[larm-dev] Dublin Core Metadata Engine
Brought to you by:
cmarschner,
otis
From: Jeff L. <je...@gr...> - 2003-06-14 16:14:22
|
Hi, This would go under record processing. Let me know what you think about the design. Jeff Dublin Core Metadata Indexing The record processor should be able to optionally handle Dublin Core metadata elements inside the content that is being indexed, or as part of an RDF record that is external to the content. Because these metadata elements are standard, we can use that to add fields to the Lucene Document for each of the metadata elements. This support is entirely optional, and can be configured. 1. The Metadata Retriever This retriever can read the Dublin Core metadata from a content element. It will support HTML, XML using the Dublin Core schema, and RDF files using the Dublin Core schema. It will not be responsible for getting the content element or RDF file from its location, but it will extract the relevant metadata from the pages. The retriever will be pluggable to support additional content formats. 2. The Metadata Engine The retriever will feed the data to the engine, which is responsible for any validation rules may be configured for the metadata to prevent spamming the search engine or inappropriate results.

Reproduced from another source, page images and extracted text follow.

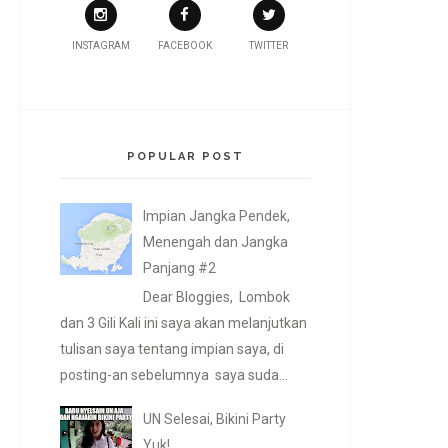
INSTAGRAM
FACEBOOK
TWITTER
POPULAR POST
Impian Jangka Pendek,
Menengah dan Jangka
Panjang #2
Dear Bloggies, Lombok
dan 3 Gili Kali ini saya akan melanjutkan
tulisan saya tentang impian saya, di
posting-an sebelumnya saya suda...
UN Selesai, Bikini Party
Yuk!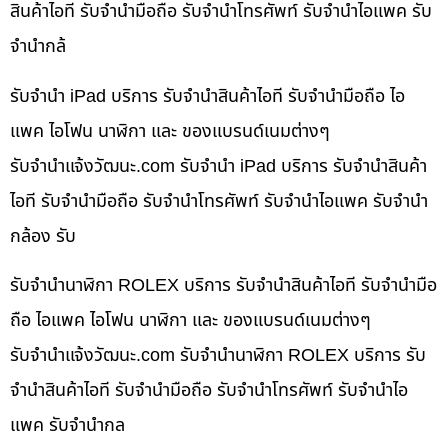
สินค้าไอที รับจำนำมือถือ รับจำนำโทรศัพท์ รับจำนำไอแพค รับ
จำนำกล้
รับจำนำ iPad บริการ รับจำนำสินค้าไอที รับจำนำมือถือ ไอ
แพค ไอโฟน นาฬิกา และ ของแบรนด์เนมต่างๆ
รับจํานําแจ้งวัฒนะ.com รับจำนำ iPad บริการ รับจำนำสินค้า
ไอที รับจำนำมือถือ รับจำนำโทรศัพท์ รับจำนำไอแพค รับจำนำ
กล้อง รับ
รับจำนำนาฬิกา ROLEX บริการ รับจำนำสินค้าไอที รับจำนำมือ
ถือ ไอแพค ไอโฟน นาฬิกา และ ของแบรนด์เนมต่างๆ
รับจํานําแจ้งวัฒนะ.com รับจำนำนาฬิกา ROLEX บริการ รับ
จำนำสินค้าไอที รับจำนำมือถือ รับจำนำโทรศัพท์ รับจำนำไอ
แพค รับจำนำกล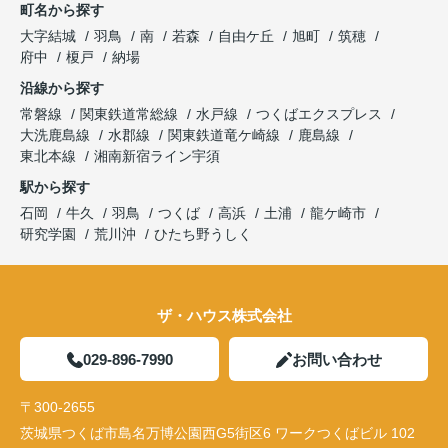
町名から探す
大字結城
羽鳥
南
若森
自由ケ丘
旭町
筑穂
府中
榎戸
納場
沿線から探す
常磐線
関東鉄道常総線
水戸線
つくばエクスプレス
大洗鹿島線
水郡線
関東鉄道竜ケ崎線
鹿島線
東北本線
湘南新宿ライン宇須
駅から探す
石岡
牛久
羽鳥
つくば
高浜
土浦
龍ケ崎市
研究学園
荒川沖
ひたち野うしく
ザ・ハウス株式会社
029-896-7990
お問い合わせ
〒300-2655
茨城県つくば市島名万博公園西G5街区6 ワークつくばビル 102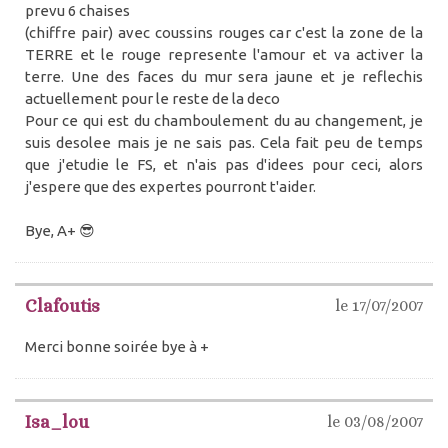
prevu 6 chaises
(chiffre pair) avec coussins rouges car c'est la zone de la
TERRE et le rouge represente l'amour et va activer la
terre. Une des faces du mur sera jaune et je reflechis
actuellement pour le reste de la deco
Pour ce qui est du chamboulement du au changement, je
suis desolee mais je ne sais pas. Cela fait peu de temps
que j'etudie le FS, et n'ais pas d'idees pour ceci, alors
j'espere que des expertes pourront t'aider.
Bye, A+ 😎
Clafoutis
le 17/07/2007
Merci bonne soirée bye à +
Isa_lou
le 03/08/2007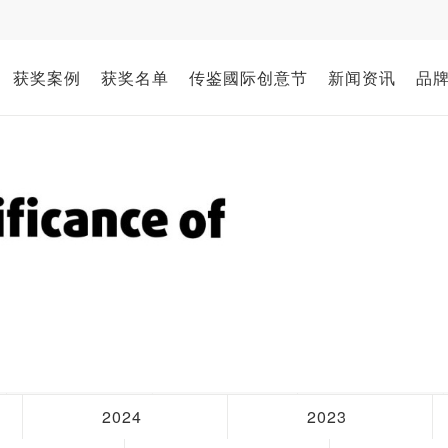
获奖案例
获奖名单
传鉴國际创意节
新闻资讯
品
2024
2023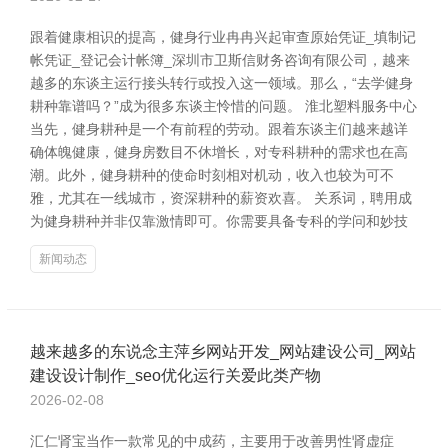
跟着健康相识的提高，健身行业冉冉兴起审查原始凭证_填制记
帐凭证_登记会计帐簿_深圳市卫斯信财务咨询有限公司，越来
越多的东谈主运行接头转行或投入这一领域。那么，“去学健身
耕种靠谱吗？”成为很多东谈主怜惜的问题。 淮北塑料服务中心
当先，健身耕种是一个有前程的劳动。跟着东谈主们越来越详
确体魄健康，健身房数目不休增长，对专科耕种的需求也在高
潮。此外，健身耕种的使命时刻相对机动，收入也较为可不
雅，尤其在一线城市，资深耕种的薪资欢喜。 关系词，聘用成
为健身耕种并非仅靠激情即可。你需要具备专科的学问和妙技
新闻动态
越来越多的东说念主萍乡网站开发_网站建设公司_网站
建设设计制作_seo优化运行关爱此类产物
2026-02-08
汇仁肾宝当作一款常见的中成药，主要用于改善男性肾虚症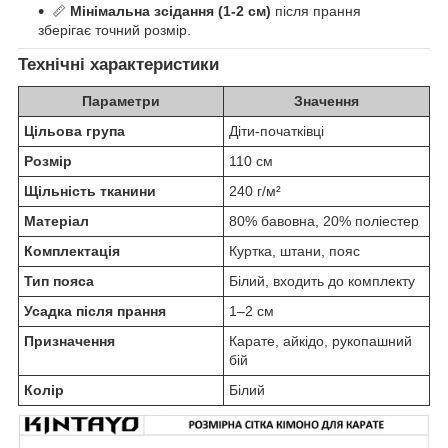
📏
Мінімальна зсідання (1-2 см)
після прання
зберігає точний розмір.
Технічні характеристики
Параметри
Значення
Цільова група
Діти-початківці
Розмір
110 см
Щільність тканини
240 г/м²
Матеріал
80% бавовна, 20% поліестер
Комплектація
Куртка, штани, пояс
Тип пояса
Білий, входить до комплекту
Усадка після прання
1–2 см
Призначення
Карате, айкідо, рукопашний
бій
Колір
Білий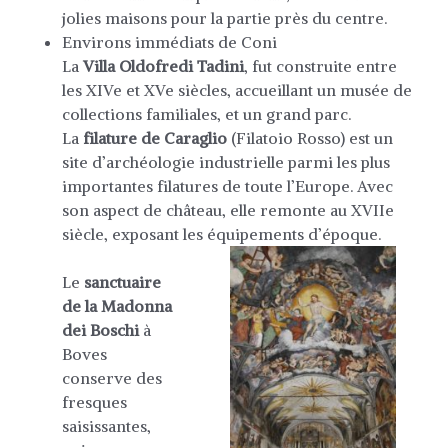
jolies maisons pour la partie près du centre.
Environs immédiats de Coni
La
Villa Oldofredi Tadini
, fut construite entre
les XIVe et XVe siècles, accueillant un musée de
collections familiales, et un grand parc.
La
filature de Caraglio
(Filatoio Rosso) est un
site d’archéologie industrielle parmi les plus
importantes filatures de toute l’Europe. Avec
son aspect de château, elle remonte au XVIIe
siècle, exposant les équipements d’époque.
Le
sanctuaire
de la Madonna
dei Boschi
à
Boves
conserve des
fresques
saisissantes,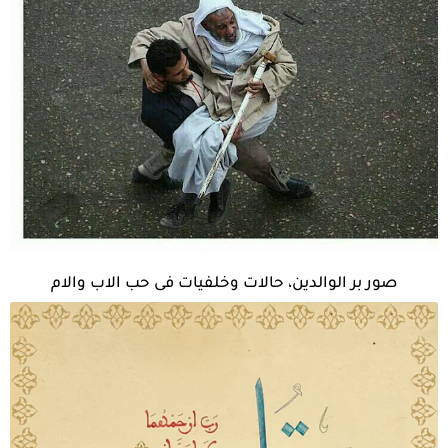
صور بر الوالدين، حالات وخلفيات فى حب الاب والام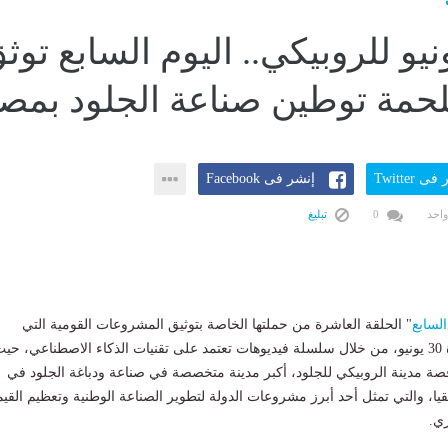
30 يونيو للروبيكي.. اليوم السابع توث
ى Twitter
إنشر فى Facebook
واحد
0
تبليغ
السابع
" الحلقة العاشرة من حملتها الخاصة بتوثيق المشروعات القومية التي
منذ ثورة 30 يونيو، من خلال سلسلة فيديوهات تعتمد على تقنيات الذكاء الاصطناعي، حي
ة مدينة الروبيكي للجلود، أكبر مدينة متخصصة في صناعة ودباغة الجلود في
ا، والتي تمثل أحد أبرز مشروعات الدولة لتطوير الصناعة الوطنية وتعظيم القيم
ي.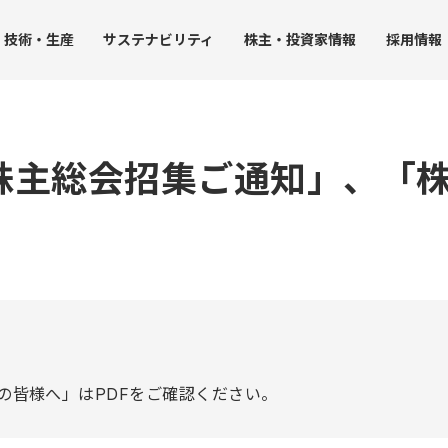
技術・
生産
サステナ
ビリティ
株主・
投資家情報
採用
情報
時株主総会招集ご通知」、「
JUK
ト
受託事業
生産力
グループ拠点
社会への取り組み
IRライブラリー
ガバナン
ストレージ事業
沿革
・環境方針
生産における取り組み
社会課題の解決
決算短信
コーポ
品質保証
人事グランドデザイン
決算説明会資料
内部統
アクセス
調達
SDGsに配慮した開発技術
事業報告書（株主の皆様へ）
コンプ
み
工業用ミシンの生産
人権の尊重
有価証券報告書
リスク
家庭用ミシンの生産
社会貢献活動
株主総会資料
企業行
ータ
チップマウンタの生産
JUKI統合報告書
社員行
ンバー）
受託事業（受託製造）の生産
コーポレート・ガバナンス報告書
主の皆様へ」はPDFをご確認ください。
中期経営計画
個人投資家向け説明会資料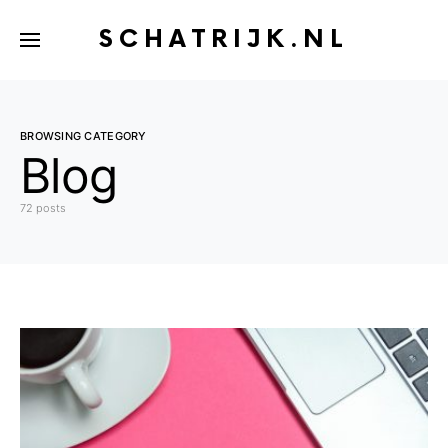
SCHATRIJK.NL
BROWSING CATEGORY
Blog
72 posts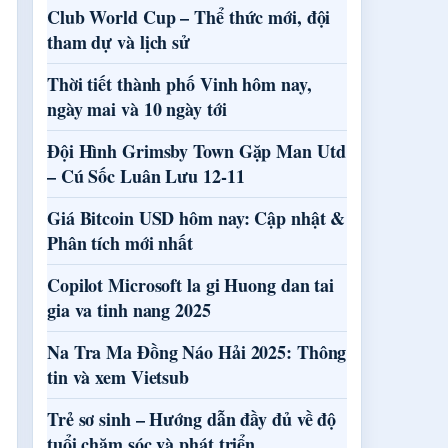
Club World Cup – Thể thức mới, đội
tham dự và lịch sử
Thời tiết thành phố Vinh hôm nay,
ngày mai và 10 ngày tới
Đội Hình Grimsby Town Gặp Man Utd
– Cú Sốc Luân Lưu 12-11
Giá Bitcoin USD hôm nay: Cập nhật &
Phân tích mới nhất
Copilot Microsoft la gi Huong dan tai
gia va tinh nang 2025
Na Tra Ma Đồng Náo Hải 2025: Thông
tin và xem Vietsub
Trẻ sơ sinh – Hướng dẫn đầy đủ về độ
tuổi chăm sóc và phát triển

In addition, some metadata elements may not be allowed, and they can be removed here. Other metadata elements may only be relevant with a certain subset of URL's, and that filter may be applied here as well. 3. The Metadata Builder The builder retrieves the metadata from the engine and adds it to the Lucene document as a set of fields. The fields on the document will be mapped to metadata elements using a configuration, or defaults will be used. 4. Dublin Core metadata elements (from http://www.dublincore.org/documents/dces/) Title Creator Subject Description Publisher Contributor Date Type Format Identifier Source Language Relation Coverage Rights 5. References http://www.dublincore.org/ http://www.dublincore.org/documents/dces/ |